■ Trecho do texto ■
══════════

O Brasil figura entre os países emergentes que devem redobrar a atenção ao déficit em conta corrente para evitar a deterioração das contas externas a longo prazo. O governo, buscando melhorar essa situação, elevou o imposto de importação sobre mais de mil itens.
A conta corrente registra transações com o exterior, incluindo exportações, importações, pagamentos de juros e lucros enviados ao exterior. Um déficit ocorre quando o país gasta mais dólares do que recebe, exigindo financiamento por meio da entrada de capital estrangeiro.
O Goldman Sachs utiliza a Posição Internacional de Investimentos Líquida (NIIP) para avaliar a saúde das contas externas. Uma NIIP muito negativa indica maior vulnerabilidade externa, e o banco define uma conta corrente sustentável como aquela que estabiliza a posição líquida de ativos externos em uma parcela viável do PIB a longo prazo.
Recentemente, em janeiro de 2026, a conta corrente apresentou um déficit de aproximadamente US$ 8,4 bilhões, superior ao do mesmo mês do ano anterior. O acumulado em 12 meses até janeiro indica um déficit de cerca de 2,9% do PIB, um nível relevante para o monitoramento externo, mesmo que o diagnóstico sobre emergentes seja mais positivo do que em décadas passadas.

══════════

■ O que fazer ■
A. Imprima, sem mudar nada, a parte do texto sobre a conta corrente que vai de "O Brasil figura" até "de capital estrangeiro.", incluindo este último trecho.
B. Reescreva de forma mais curta o parágrafo do texto sobre a conta corrente que começa com "O Goldman Sachs utiliza", mantendo seus fatos principais.
As linhas são um material à parte, independente do texto sobre a conta corrente.

══════════

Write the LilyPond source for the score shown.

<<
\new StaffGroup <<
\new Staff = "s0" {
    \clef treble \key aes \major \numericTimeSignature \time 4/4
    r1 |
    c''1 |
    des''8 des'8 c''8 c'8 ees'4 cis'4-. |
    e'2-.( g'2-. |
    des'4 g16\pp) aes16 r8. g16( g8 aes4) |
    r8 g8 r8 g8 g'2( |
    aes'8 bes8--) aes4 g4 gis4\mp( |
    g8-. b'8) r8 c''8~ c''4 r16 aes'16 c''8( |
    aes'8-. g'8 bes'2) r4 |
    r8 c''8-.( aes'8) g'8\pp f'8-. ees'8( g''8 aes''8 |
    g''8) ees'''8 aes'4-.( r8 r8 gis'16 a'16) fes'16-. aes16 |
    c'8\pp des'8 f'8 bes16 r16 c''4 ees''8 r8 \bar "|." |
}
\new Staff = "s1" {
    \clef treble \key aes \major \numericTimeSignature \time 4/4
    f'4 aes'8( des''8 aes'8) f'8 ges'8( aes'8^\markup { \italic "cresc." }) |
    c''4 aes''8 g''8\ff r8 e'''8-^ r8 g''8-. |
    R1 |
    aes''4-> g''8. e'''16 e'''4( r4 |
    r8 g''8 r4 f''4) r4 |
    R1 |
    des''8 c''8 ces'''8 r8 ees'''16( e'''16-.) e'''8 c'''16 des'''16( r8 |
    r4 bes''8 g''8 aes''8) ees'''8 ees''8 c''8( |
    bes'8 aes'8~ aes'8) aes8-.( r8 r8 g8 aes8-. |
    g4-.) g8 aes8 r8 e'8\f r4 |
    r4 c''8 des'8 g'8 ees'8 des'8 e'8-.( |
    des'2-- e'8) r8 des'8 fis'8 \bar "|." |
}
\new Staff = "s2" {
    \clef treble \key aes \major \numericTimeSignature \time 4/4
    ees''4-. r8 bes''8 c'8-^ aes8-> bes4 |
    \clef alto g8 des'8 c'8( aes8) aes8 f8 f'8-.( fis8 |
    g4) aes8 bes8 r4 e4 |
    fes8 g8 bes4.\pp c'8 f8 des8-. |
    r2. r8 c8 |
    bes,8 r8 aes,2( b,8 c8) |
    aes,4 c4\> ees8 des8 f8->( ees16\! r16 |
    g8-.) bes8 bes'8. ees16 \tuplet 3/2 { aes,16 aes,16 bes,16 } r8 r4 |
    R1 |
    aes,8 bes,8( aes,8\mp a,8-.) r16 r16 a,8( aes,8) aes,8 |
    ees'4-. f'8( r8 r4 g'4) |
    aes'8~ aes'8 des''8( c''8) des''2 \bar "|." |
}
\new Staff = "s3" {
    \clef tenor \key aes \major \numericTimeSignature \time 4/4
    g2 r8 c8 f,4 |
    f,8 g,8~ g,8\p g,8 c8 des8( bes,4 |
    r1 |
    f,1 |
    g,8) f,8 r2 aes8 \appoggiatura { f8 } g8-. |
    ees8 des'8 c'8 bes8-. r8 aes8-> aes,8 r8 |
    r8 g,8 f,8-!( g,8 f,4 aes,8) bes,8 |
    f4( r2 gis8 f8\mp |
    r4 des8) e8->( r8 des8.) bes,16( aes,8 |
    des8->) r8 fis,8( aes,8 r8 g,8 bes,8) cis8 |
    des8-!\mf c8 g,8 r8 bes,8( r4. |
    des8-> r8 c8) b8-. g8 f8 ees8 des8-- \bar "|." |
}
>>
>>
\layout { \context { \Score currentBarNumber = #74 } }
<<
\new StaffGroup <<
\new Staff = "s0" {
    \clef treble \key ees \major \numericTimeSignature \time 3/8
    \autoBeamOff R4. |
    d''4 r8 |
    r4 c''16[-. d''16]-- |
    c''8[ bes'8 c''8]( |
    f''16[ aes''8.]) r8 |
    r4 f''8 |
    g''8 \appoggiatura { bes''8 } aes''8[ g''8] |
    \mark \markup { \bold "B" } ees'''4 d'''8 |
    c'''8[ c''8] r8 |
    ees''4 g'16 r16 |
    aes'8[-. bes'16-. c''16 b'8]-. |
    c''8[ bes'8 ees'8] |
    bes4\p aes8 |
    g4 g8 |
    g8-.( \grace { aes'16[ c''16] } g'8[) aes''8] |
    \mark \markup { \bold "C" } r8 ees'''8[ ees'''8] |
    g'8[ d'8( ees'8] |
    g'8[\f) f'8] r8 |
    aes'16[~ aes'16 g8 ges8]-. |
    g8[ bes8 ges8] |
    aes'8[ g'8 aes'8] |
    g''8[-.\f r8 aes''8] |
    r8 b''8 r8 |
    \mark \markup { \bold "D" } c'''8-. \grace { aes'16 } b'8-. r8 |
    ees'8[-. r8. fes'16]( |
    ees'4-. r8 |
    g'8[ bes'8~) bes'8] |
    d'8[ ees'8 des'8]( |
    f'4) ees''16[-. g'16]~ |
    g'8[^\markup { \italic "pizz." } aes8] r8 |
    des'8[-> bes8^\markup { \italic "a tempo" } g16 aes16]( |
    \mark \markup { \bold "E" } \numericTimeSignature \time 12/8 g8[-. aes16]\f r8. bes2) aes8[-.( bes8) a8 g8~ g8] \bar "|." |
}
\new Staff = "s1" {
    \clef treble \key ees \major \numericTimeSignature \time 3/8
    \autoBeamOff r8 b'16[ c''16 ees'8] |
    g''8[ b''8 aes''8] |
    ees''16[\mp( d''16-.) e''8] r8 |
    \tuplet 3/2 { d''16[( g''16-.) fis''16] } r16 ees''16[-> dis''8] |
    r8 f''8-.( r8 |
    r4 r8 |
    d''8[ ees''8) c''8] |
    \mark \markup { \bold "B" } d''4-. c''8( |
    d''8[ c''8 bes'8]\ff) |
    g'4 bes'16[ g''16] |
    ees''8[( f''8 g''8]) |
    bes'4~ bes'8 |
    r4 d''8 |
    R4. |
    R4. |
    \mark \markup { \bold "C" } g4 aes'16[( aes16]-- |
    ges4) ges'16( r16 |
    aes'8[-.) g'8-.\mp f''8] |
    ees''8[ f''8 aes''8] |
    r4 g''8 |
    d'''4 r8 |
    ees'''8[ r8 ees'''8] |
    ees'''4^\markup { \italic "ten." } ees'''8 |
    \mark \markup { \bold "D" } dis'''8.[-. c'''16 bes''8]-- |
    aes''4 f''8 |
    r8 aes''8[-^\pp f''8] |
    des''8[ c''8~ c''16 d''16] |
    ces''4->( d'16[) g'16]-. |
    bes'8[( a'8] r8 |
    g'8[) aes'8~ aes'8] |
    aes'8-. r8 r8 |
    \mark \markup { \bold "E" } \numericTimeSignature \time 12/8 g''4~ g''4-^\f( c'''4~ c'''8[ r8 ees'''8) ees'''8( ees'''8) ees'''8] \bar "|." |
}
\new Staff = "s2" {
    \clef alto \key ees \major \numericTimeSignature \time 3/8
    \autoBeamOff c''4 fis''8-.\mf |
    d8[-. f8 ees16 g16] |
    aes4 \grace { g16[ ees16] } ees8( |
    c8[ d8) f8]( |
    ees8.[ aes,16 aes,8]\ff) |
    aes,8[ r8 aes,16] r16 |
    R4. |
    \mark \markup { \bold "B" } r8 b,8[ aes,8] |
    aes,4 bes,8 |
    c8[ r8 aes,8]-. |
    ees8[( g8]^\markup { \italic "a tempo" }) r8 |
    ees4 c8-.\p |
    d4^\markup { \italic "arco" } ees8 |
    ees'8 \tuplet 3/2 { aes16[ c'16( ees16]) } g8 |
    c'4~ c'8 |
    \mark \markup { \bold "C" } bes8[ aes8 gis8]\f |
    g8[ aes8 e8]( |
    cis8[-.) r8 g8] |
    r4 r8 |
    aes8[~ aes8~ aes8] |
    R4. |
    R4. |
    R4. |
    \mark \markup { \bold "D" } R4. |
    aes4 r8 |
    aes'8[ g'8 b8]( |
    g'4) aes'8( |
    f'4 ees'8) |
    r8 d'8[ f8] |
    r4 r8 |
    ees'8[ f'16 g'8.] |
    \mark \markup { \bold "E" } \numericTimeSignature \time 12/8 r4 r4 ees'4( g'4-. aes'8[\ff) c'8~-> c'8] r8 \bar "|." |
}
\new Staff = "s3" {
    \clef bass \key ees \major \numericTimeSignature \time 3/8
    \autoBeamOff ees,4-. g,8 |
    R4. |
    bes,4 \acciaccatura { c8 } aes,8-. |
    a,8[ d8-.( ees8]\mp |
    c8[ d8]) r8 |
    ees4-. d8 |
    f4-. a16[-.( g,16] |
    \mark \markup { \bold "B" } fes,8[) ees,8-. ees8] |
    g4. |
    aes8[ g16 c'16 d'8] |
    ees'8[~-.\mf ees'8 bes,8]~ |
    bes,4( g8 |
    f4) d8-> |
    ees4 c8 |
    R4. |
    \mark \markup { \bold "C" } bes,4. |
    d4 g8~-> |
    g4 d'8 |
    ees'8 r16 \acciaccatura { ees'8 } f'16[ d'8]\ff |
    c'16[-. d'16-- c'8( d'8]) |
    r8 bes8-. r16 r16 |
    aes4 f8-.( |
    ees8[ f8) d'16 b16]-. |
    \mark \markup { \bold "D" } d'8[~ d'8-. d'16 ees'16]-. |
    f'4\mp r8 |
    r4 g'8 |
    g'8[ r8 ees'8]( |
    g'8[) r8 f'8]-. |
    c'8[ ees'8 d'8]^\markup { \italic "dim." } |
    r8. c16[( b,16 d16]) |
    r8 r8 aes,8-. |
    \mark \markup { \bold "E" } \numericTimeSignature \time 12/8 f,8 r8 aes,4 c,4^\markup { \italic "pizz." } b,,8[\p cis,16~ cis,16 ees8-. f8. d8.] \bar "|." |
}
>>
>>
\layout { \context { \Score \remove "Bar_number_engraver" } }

══════════

■ Resultados por tarefa ■
A.
O Brasil figura entre os países emergentes que devem redobrar a atenção ao déficit em conta corrente para evitar a deterioração das contas externas a longo prazo. O governo, buscando melhorar essa situação, elevou o imposto de importação sobre mais de mil itens.
A conta corrente registra transações com o exterior, incluindo exportações, importações, pagamentos de juros e lucros enviados ao exterior. Um déficit ocorre quando o país gasta mais dólares do que recebe, exigindo financiamento por meio da entrada de capital estrangeiro.

B. O Goldman Sachs mede a saúde das contas externas pela NIIP (Posição Internacional de Investimentos Líquida). Uma NIIP muito negativa indica mais vulnerabilidade. Para o banco, a conta corrente sustentável estabiliza a posição líquida de ativos externos numa parcela viável do PIB a longo prazo.